RECORDED DATA ▸

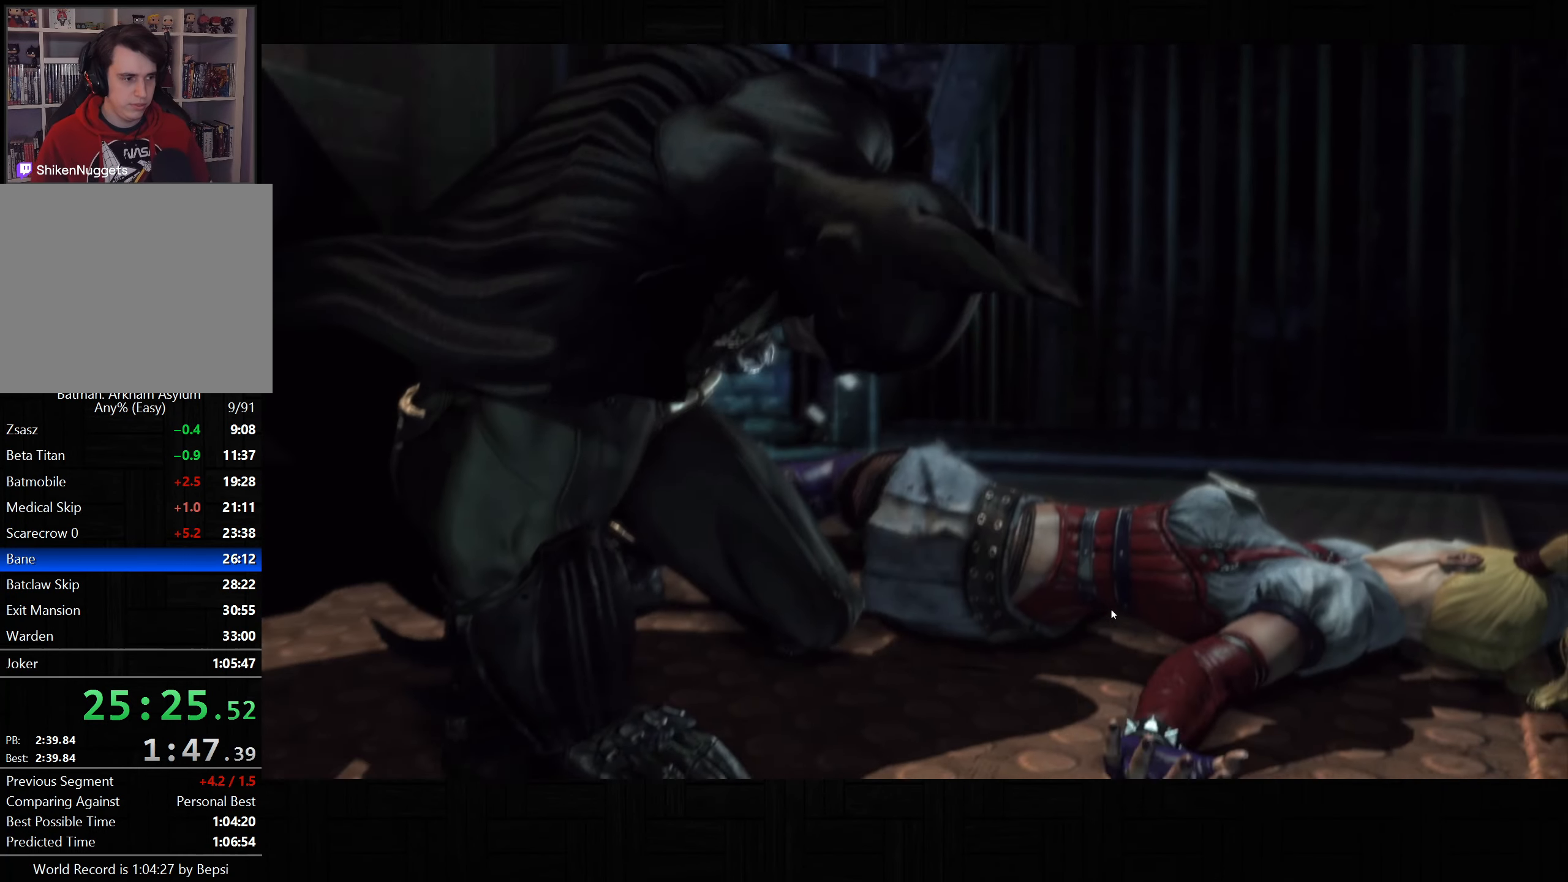
{"buttons": ["CIRCLE"], "left_stick": "center", "right_stick": "center", "button_events": [[50, "CIRCLE", "up"], [133, "CIRCLE", "down"], [233, "CIRCLE", "up"], [300, "CIRCLE", "down"], [400, "CIRCLE", "up"], [483, "CIRCLE", "down"]]}
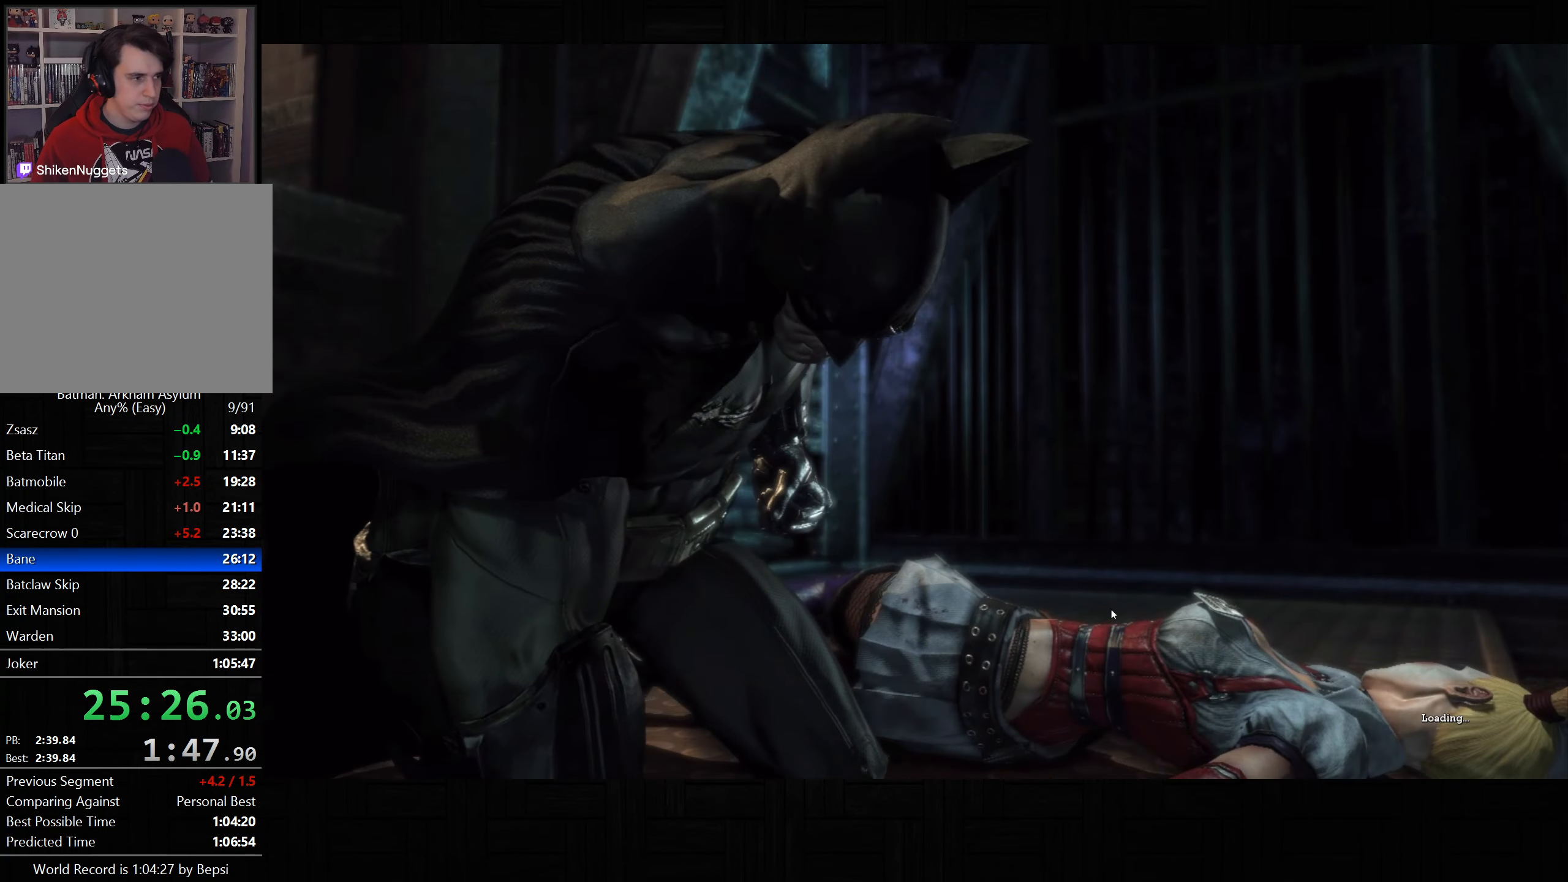
{"buttons": ["CIRCLE"], "left_stick": "center", "right_stick": "center", "button_events": [[67, "CIRCLE", "up"], [117, "CIRCLE", "down"], [233, "CIRCLE", "up"], [300, "CIRCLE", "down"], [400, "CIRCLE", "up"], [483, "CIRCLE", "down"]]}
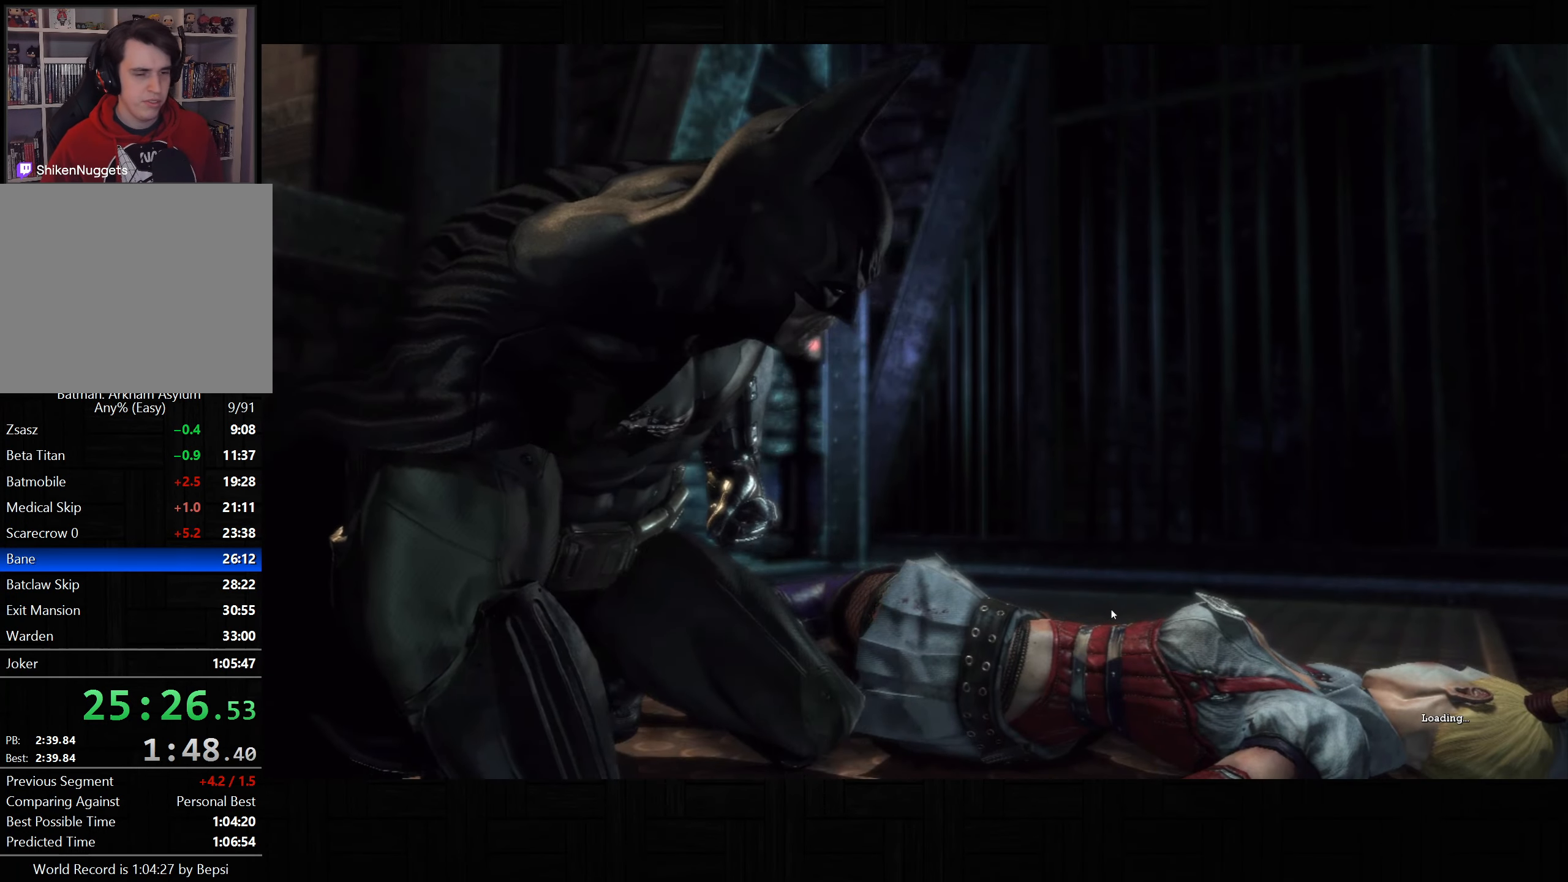
{"buttons": ["CIRCLE"], "left_stick": "center", "right_stick": "center", "button_events": [[50, "CIRCLE", "up"], [150, "CIRCLE", "down"], [250, "CIRCLE", "up"], [317, "CIRCLE", "down"], [417, "CIRCLE", "up"], [500, "CIRCLE", "down"]]}
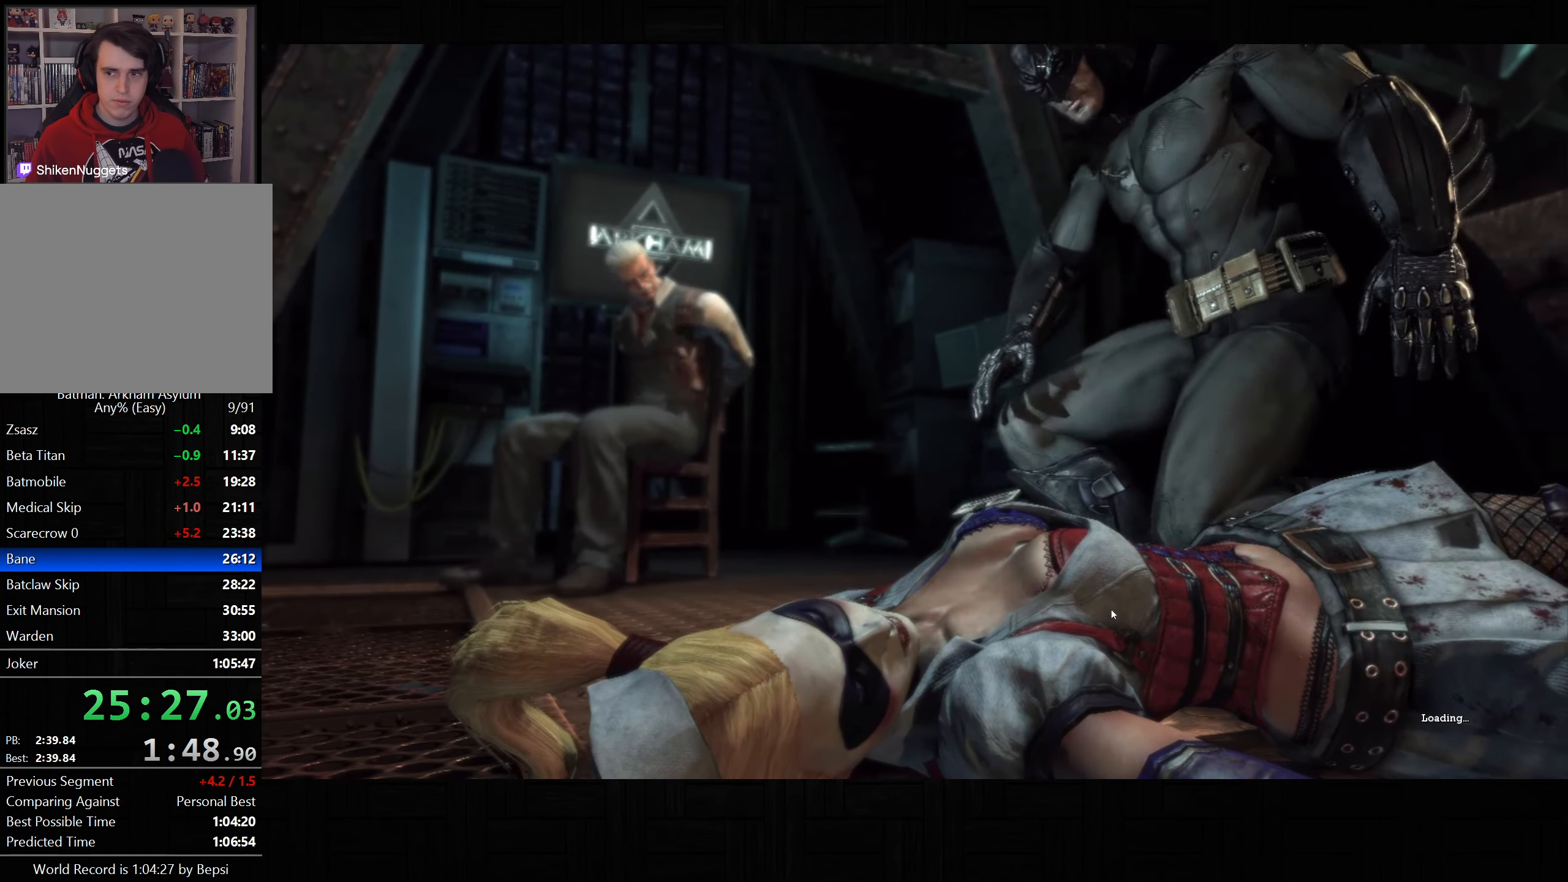
{"buttons": ["CIRCLE"], "left_stick": "center", "right_stick": "center", "button_events": [[100, "CIRCLE", "up"], [167, "CIRCLE", "down"], [283, "CIRCLE", "up"], [333, "CIRCLE", "down"], [433, "CIRCLE", "up"], [500, "CIRCLE", "down"]]}
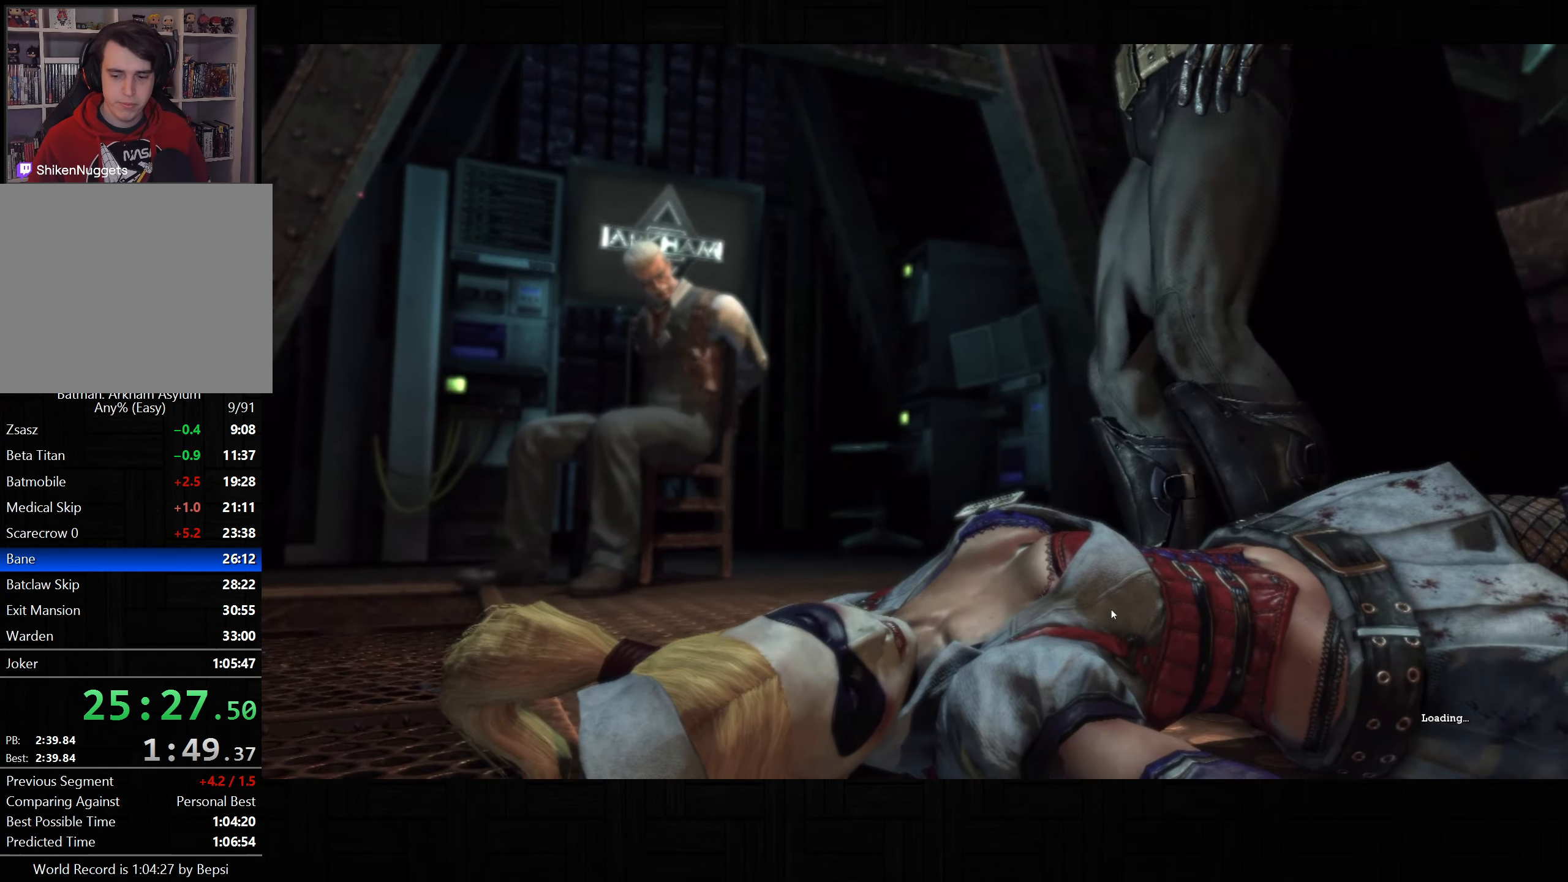
{"buttons": ["CIRCLE"], "left_stick": "center", "right_stick": "center", "button_events": [[83, "CIRCLE", "up"], [167, "CIRCLE", "down"], [233, "CIRCLE", "up"], [317, "CIRCLE", "down"], [400, "CIRCLE", "up"], [483, "CIRCLE", "down"]]}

INSTRUCTIONS FOR THE TASK ▸ Give every line of the listing above again, exactly, with no images.

REPLY ▸
{"buttons": ["CIRCLE"], "left_stick": "center", "right_stick": "center", "button_events": [[50, "CIRCLE", "up"], [133, "CIRCLE", "down"], [233, "CIRCLE", "up"], [300, "CIRCLE", "down"], [400, "CIRCLE", "up"], [483, "CIRCLE", "down"]]}
{"buttons": ["CIRCLE"], "left_stick": "center", "right_stick": "center", "button_events": [[67, "CIRCLE", "up"], [117, "CIRCLE", "down"], [233, "CIRCLE", "up"], [300, "CIRCLE", "down"], [400, "CIRCLE", "up"], [483, "CIRCLE", "down"]]}
{"buttons": ["CIRCLE"], "left_stick": "center", "right_stick": "center", "button_events": [[50, "CIRCLE", "up"], [150, "CIRCLE", "down"], [250, "CIRCLE", "up"], [317, "CIRCLE", "down"], [417, "CIRCLE", "up"], [500, "CIRCLE", "down"]]}
{"buttons": ["CIRCLE"], "left_stick": "center", "right_stick": "center", "button_events": [[100, "CIRCLE", "up"], [167, "CIRCLE", "down"], [283, "CIRCLE", "up"], [333, "CIRCLE", "down"], [433, "CIRCLE", "up"], [500, "CIRCLE", "down"]]}
{"buttons": ["CIRCLE"], "left_stick": "center", "right_stick": "center", "button_events": [[83, "CIRCLE", "up"], [167, "CIRCLE", "down"], [233, "CIRCLE", "up"], [317, "CIRCLE", "down"], [400, "CIRCLE", "up"], [483, "CIRCLE", "down"]]}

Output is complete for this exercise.